An Uncertain Future That Depends on Critical Mineral Resources
Apart from significant infrastructure and industry advancements, the role of critical minerals in realizing a low-carbon future is paramount. This is because renewable energy sources like solar, wind, and electric vehicles heavily rely on them. Notable examples of critical minerals found in Australia, vital for the clean energy transition, include:
- Lithium – a crucial component in batteries for harnessing solar power.
- Zinc – used as a protective coating for corrosion prevention in wind turbines.
- Silicon – employed in semiconductors that enable solar panels to convert light into electricity.
- Vanadium – used in batteries to support large-scale energy storage for the grid.
Australia, blessed with abundant reserves of these key critical minerals, holds a unique position to participate in the clean energy transition actively
but there are other aspects that need to be considered such as the adoption of artificial intelligence (AI)-based technologies to increase process efficiency.
In light of this time-sensitive opportunity, both government and industry stakeholders are rightfully prioritizing the advancement and rapid integration of AI technologies, workforce training in tech-related fields, and the development of supply chains essential for domestic value-added processing and manufacturing of critical minerals, always with a strong commitment to sustainability.
Objective-Driven AI: Delivering Real-Time Process Optimization
The endeavor to secure substantial quantities of critical minerals presents many opportunities for companies strategically positioned to provide them. Whether it’s established mineral mining firms or mining companies capable of shifting their operations toward critical minerals, the upsurge in demand is forcing miners to sustainably ‘do more with less’, in other words, get the most out of resources.
Nevertheless, considering the scenario where your business relies on the right technologies is something important to have in mind. How do you plan to increase efficiency or optimize your operations? This concern extends not only to minerals listed on Australia’s critical mineral roster but also to others like copper (which are categorized as critical in the lists of other countries).
Digital technologies, notably Artificial Intelligence (AI), are increasingly indispensable for enhancing efficiency, productivity, and cost-effectiveness. While AI encompasses various problem-solving approaches, a new approach called ‘objective-driven AI’ is emerging as a robust method for real-time process optimization applications within the industrial sector.
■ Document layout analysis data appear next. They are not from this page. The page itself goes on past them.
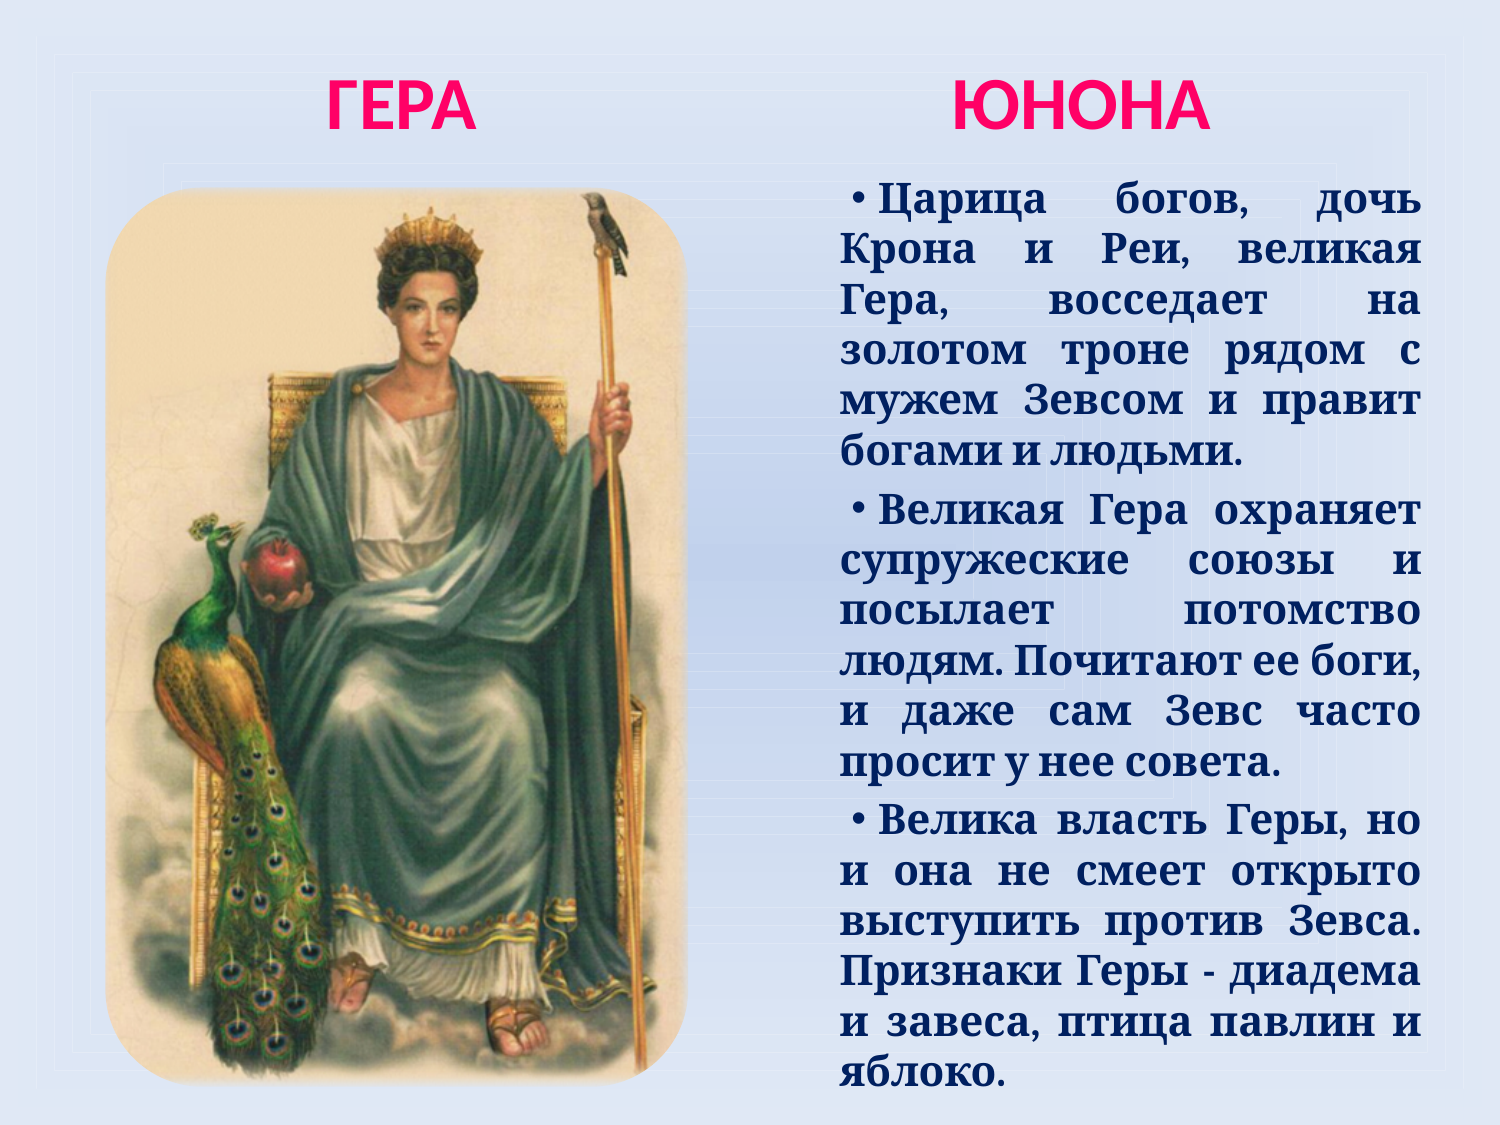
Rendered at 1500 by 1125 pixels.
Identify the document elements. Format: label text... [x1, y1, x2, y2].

list ГЕРА [70, 46, 734, 152]
list ЮНОНА [750, 46, 1413, 152]
list Царица богов, дочь Крона и Реи, великая Гера, восседает на золотом троне рядом с мужем Зевсом и правит богами и людьми. Великая Гера охраняет супружеские союзы и посылает потомство людям. Почитают ее боги, и даже сам Зевс часто просит у нее совета. Велика власть Геры, но и она не смеет открыто выступить против Зевса. Признаки Геры - диадема и завеса, птица павлин и яблоко. [773, 164, 1437, 1125]
picture [105, 187, 689, 1087]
Why is this New Approach so Important?
Unlike the exhaustive training requirement of reinforcement learning (RL) or the potential inaccuracies of large language models (LLMs), objective-driven AI bases decisions on a comprehensive understanding of the world. This approach mirrors human reasoning by proactively assessing potential outcomes before action.
In dynamic environments like mining operations, objective-driven AI can mitigate some of the pitfalls of other modern AI approaches and enhance efficiency and safety by offering a combination of first principles and data-driven, flexible decision-making, closely resembling human planning and evaluation.
Scientific AI: Leading from the Front
In our case, Scientific AI is the name that IntelliSense.io has given to our unique and innovative implementation of objective-driven AI in the context of the mining industry. Unique to this approach is its adaptability; objectives can be adjusted in real-time without the need for exhaustive model retraining with new data.
This approach allows for more informed, data-driven decisions that account for multiple factors, making operations safer and more efficient. You can find more information about how IntelliSense.io models work and the outcomes already achieved by global top-tier miners.
Scientific AI provides trusted predictive intelligence to operational decision-makers in real-time
A Crucial Tipping Point
Mining operations find themselves at a crucial tipping point in their history. The demand for critical minerals necessitates higher ore outputs, but this must be achieved sustainably to support net-zero goals. Embracing new technology is paramount for the industry to enhance performance and safety standards while aligning with the net-zero initiative.
Objective-driven AI solutions can be an ally in this transition by modeling the mining process in taking into account a more real-world environment. Through our tangible examples like the Australian and Chilean miners’ use of AI and 3D visualization to better manage stockpiles; the use of AI to aid recovery in one of the world’s largest and most complex Flotation circuits in Chile; the incredible results seen by increasing recovery from tailings leach at a flagship polymetallic mine in Australia; or the use of AI to predict, days before, adverse events in the thickening circuit and improve water recovery for a Chilean miner, the mining sector learns the true value of AI through such real-world applications.